> _Exercise data_
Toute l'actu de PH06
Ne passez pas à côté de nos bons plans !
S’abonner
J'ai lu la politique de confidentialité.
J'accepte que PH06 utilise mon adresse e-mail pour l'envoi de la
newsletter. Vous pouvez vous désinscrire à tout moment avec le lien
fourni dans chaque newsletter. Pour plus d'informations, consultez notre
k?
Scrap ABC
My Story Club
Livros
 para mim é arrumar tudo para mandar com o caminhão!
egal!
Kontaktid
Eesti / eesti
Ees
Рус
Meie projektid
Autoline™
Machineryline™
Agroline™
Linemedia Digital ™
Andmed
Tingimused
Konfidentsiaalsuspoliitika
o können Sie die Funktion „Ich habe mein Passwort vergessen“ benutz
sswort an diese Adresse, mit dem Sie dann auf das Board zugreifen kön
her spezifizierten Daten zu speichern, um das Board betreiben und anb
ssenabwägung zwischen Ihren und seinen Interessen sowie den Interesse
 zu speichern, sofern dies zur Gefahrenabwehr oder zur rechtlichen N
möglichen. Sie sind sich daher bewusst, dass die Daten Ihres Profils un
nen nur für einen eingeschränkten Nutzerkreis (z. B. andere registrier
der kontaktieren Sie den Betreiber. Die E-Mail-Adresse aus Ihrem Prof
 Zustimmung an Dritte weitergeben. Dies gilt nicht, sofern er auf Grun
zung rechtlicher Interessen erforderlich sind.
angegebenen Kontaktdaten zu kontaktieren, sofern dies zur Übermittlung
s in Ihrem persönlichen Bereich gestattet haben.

> _Assigned task_
Whatever appears in the lines above should be copied exactly.

> _Finished exercise_
Toute l'actu de PH06
Ne passez pas à côté de nos bons plans !
S’abonner
J'ai lu la politique de confidentialité.
J'accepte que PH06 utilise mon adresse e-mail pour l'envoi de la
newsletter. Vous pouvez vous désinscrire à tout moment avec le lien
fourni dans chaque newsletter. Pour plus d'informations, consultez notre
k?
Scrap ABC
My Story Club
Livros
 para mim é arrumar tudo para mandar com o caminhão!
egal!
Kontaktid
Eesti / eesti
Ees
Рус
Meie projektid
Autoline™
Machineryline™
Agroline™
Linemedia Digital ™
Andmed
Tingimused
Konfidentsiaalsuspoliitika
o können Sie die Funktion „Ich habe mein Passwort vergessen“ benutz
sswort an diese Adresse, mit dem Sie dann auf das Board zugreifen kön
her spezifizierten Daten zu speichern, um das Board betreiben und anb
ssenabwägung zwischen Ihren und seinen Interessen sowie den Interesse
 zu speichern, sofern dies zur Gefahrenabwehr oder zur rechtlichen N
möglichen. Sie sind sich daher bewusst, dass die Daten Ihres Profils un
nen nur für einen eingeschränkten Nutzerkreis (z. B. andere registrier
der kontaktieren Sie den Betreiber. Die E-Mail-Adresse aus Ihrem Prof
 Zustimmung an Dritte weitergeben. Dies gilt nicht, sofern er auf Grun
zung rechtlicher Interessen erforderlich sind.
angegebenen Kontaktdaten zu kontaktieren, sofern dies zur Übermittlung
s in Ihrem persönlichen Bereich gestattet haben.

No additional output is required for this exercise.